Es gehört nicht all zuviel Fantasie dazu, um vorherzusagen, dass es so wie bisher nicht mehr lange weitergehen kann. Nicht nur in unseren Bildungseinrichtungen, auch in unseren Krankenhäusern, Altersheimen und nicht zuletzt auch in Unternehmen und Organisationen. Aber in sich zusammenfallen wie ein Kartenhaus werden wohl zuallererst die Schulen, jedenfalls diejenigen, die noch immer glauben, die besten zu sein und mit ihren Anforderungsprofilen Spitzenkräfte für unsere zukünftige Entwicklung hervorzubringen. Ich bin gespannt, wie lange es noch dauern wird, bis eine zivilgesellschaftliche Bewegung entsteht, die hier endlich andere Bewertungskriterien einfordert.
Als Präsident der Sinn-Stiftung bemühe ich mich darum, hier eine Plattform für ein solches Engagement zu schaffen. Unter dem Dach dieser Stiftung sollen wegweisende Modellprojekte vorgestellt werden, die zeigen, dass es anders geht und wie es anders gehen könnte. Das soll im Neuen Jahr auch auf unserer Homepage sichtbar werden. Wir sind dabei, sie entsprechend umzugestalten. Für Ideen, Vorschläge, Hinweise und für Angebote konkreten persönlichen Engagements sind wir dabei dankbar.

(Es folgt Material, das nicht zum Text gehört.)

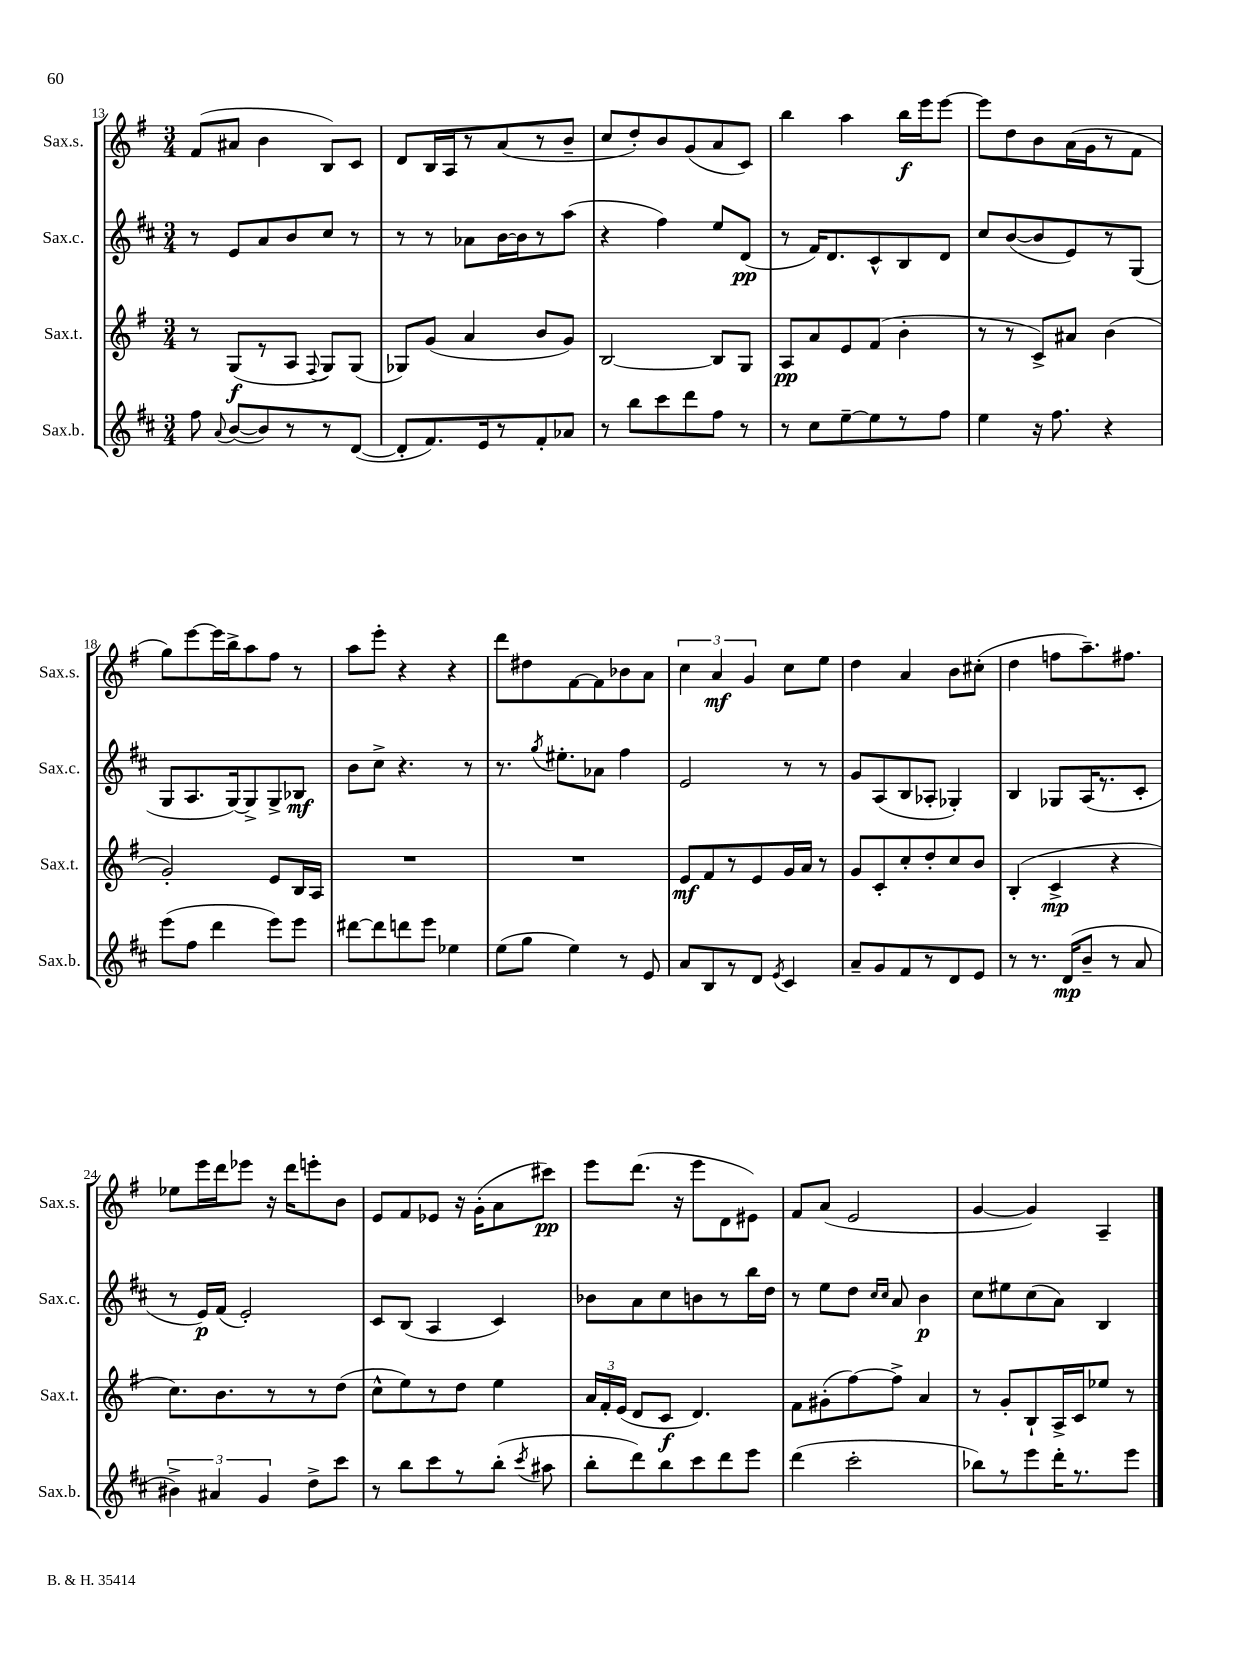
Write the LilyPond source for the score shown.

<<
\new StaffGroup <<
\new Staff = "s0" \with { instrumentName = "Sax.s." shortInstrumentName = "Sax.s." } {
    \clef treble \key g \major \numericTimeSignature \time 3/4
    \autoBeamOff fis'8[( ais'8] b'4 b8[) c'8] |
    d'8[ b16 a16 r8 a'8( r8 b'8]-- |
    c''8[ d''8-.) b'8 g'8( a'8 c'8]) |
    b''4 a''4 b''16[\f e'''16 e'''8]~ |
    e'''8[ d''8 b'8 a'16( g'16 r8 fis'8] |
    g''8[) e'''8~ e'''16 b''16-> a''8 fis''8] r8 |
    a''8[ e'''8]-. r4 r4 |
    d'''8[ dis''8 fis'8~ fis'8 bes'8 a'8] |
    \tuplet 3/2 { c''4 a'4\mf g'4 } c''8[ e''8] |
    d''4 a'4 b'8[ cis''8]-.( |
    d''4 f''8[ a''8.--) fis''8.] |
    ees''8[ e'''16 d'''16 ees'''8] r16 d'''16[ e'''8-. b'8] |
    e'8[ fis'8 ees'8] r16 g'16[-.( a'8 cis'''8]\pp) |
    e'''8[ d'''8.]( r16 e'''8[ d'8 eis'8]) |
    fis'8[ a'8]( e'2 |
    g'4~ g'4) a4-- \bar "|." |
}
\new Staff = "s1" \with { instrumentName = "Sax.c." shortInstrumentName = "Sax.c." } {
    \clef treble \key d \major \numericTimeSignature \time 3/4
    \autoBeamOff r8 e'8[ a'8 b'8 cis''8] r8 |
    r8 r8 aes'8[ b'16~ b'16 r8 a''8]( |
    r4 fis''4) e''8[ d'8]\pp( |
    r8 fis'16[) d'8. cis'8-^ b8 d'8] |
    cis''8[ b'8~( b'8 e'8) r8 g8]( |
    g8[ a8. g16~) g8-> g8-> bes8]\mf |
    b'8[ cis''8]-> r4. r8 |
    r8. \acciaccatura { g''8 } eis''8.[-. aes'8] fis''4 |
    e'2 r8 r8 |
    g'8[ a8( b8 aes8]-. ges4-.) |
    b4 ges8[ a16( r8. cis'8]-. |
    r8 e'16[\p) fis'16]( e'2-.) |
    cis'8[ b8]( a4 cis'4) |
    bes'8[ a'8 cis''8 b'8 r8 b''16 d''16] |
    r8 e''8[ d''8] \grace { cis''16[ cis''16] } a'8 b'4\p |
    cis''8[ eis''8 cis''8( a'8]) b4 \bar "|." |
}
\new Staff = "s2" \with { instrumentName = "Sax.t." shortInstrumentName = "Sax.t." } {
    \clef treble \key g \major \numericTimeSignature \time 3/4
    \autoBeamOff r8 g8[\f( r8 a8] \appoggiatura { fis8 } g8[) g8]( |
    ges8[) g'8]( a'4 b'8[ g'8]) |
    b2~ b8[ g8] |
    a8[\pp a'8 e'8 fis'8]( b'4-. |
    r8 r8 c'8[->) ais'8] b'4( |
    g'2-.) e'8[ b16 a16] |
    R2. |
    R2. |
    e'8[\mf fis'8 r8 e'8 g'16 a'16] r8 |
    g'8[ c'8-. c''8-. d''8-. c''8 b'8] |
    b4-.( c'4->\mp r4 |
    c''8.[) b'8. r8 r8 d''8]( |
    c''8[-^ e''8) r8 d''8] e''4 |
    \tuplet 3/2 { a'16[ fis'16-. e'16]( } d'8[ c'8]\f d'4.) |
    fis'8[ gis'8-.( fis''8~) fis''8]-> a'4 |
    r8 g'8[-. b8-! a16-> c'16 ees''8] r8 \bar "|." |
}
\new Staff = "s3" \with { instrumentName = "Sax.b." shortInstrumentName = "Sax.b." } {
    \clef treble \key d \major \numericTimeSignature \time 3/4
    \autoBeamOff fis''8 \appoggiatura { a'8 } b'8[~( b'8) r8 r8 d'8]~( |
    d'8[-. fis'8.) e'16 r8 fis'8-. aes'8] |
    r8 b''8[ cis'''8 d'''8 fis''8] r8 |
    r8 cis''8[ e''8~-- e''8 r8 fis''8] |
    e''4 r16 fis''8. r4 |
    e'''8[( fis''8] d'''4 e'''8[) e'''8] |
    dis'''8[~ dis'''8 d'''8 e'''8] ees''4 |
    e''8[( g''8] e''4) r8 e'8 |
    a'8[ b8 r8 d'8] \acciaccatura { e'8 } cis'4 |
    a'8[-- g'8 fis'8 r8 d'8 e'8] |
    r8 r8. d'16[\mp( b'8]-- r8 a'8 |
    \tuplet 3/2 { bis'4->) ais'4 g'4 } d''8[-> cis'''8] |
    r8 b''8[ cis'''8 r8 b''8]-.( \acciaccatura { cis'''8 } ais''8 |
    b''8[-. d'''8) b''8 cis'''8 d'''8 e'''8] |
    d'''4( cis'''2-. |
    bes''8[) r8 e'''8 d'''16-. r8. e'''8] \bar "|." |
}
>>
>>
\layout { \context { \Score currentBarNumber = #13 } }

Es geht wesentlich mehr, als man glaubt. Und es geht um so besser, je mehr Leute sich daran beteiligen, diesen schwierigen Transformationsprozess von einer Kultur der immer besseren Ausnutzung vorhandener Ressourcen zu einer Kultur der Entfaltung der in uns allen, in jedem einzelnen angelegten Potenziale voranzubringen.
Um mehr Zitronensaft zu gewinnen, reicht es eben nicht, immer bessere und immer effektivere Zitronenpressen zu entwickeln. Man müsste stattdessen versuchen, viele kleine Zitronenbäumchen zu pflanzen und groß zu ziehen. Das fällt vor allem all jenen besonders schwer, die ihr ganzes bisheriges Leben mit Versuchen des besseren und effektiveren Auspressens von Zitronen verbracht haben. Aber die Zeit ist reif für all jene, die auch schon bisher anders unterwegs waren.
In diesem Sinne wünsche ich uns allen ein besinnliches Weihnachtsfest und einen mutigen, zuversichtlichen Start ins Neue Jahr.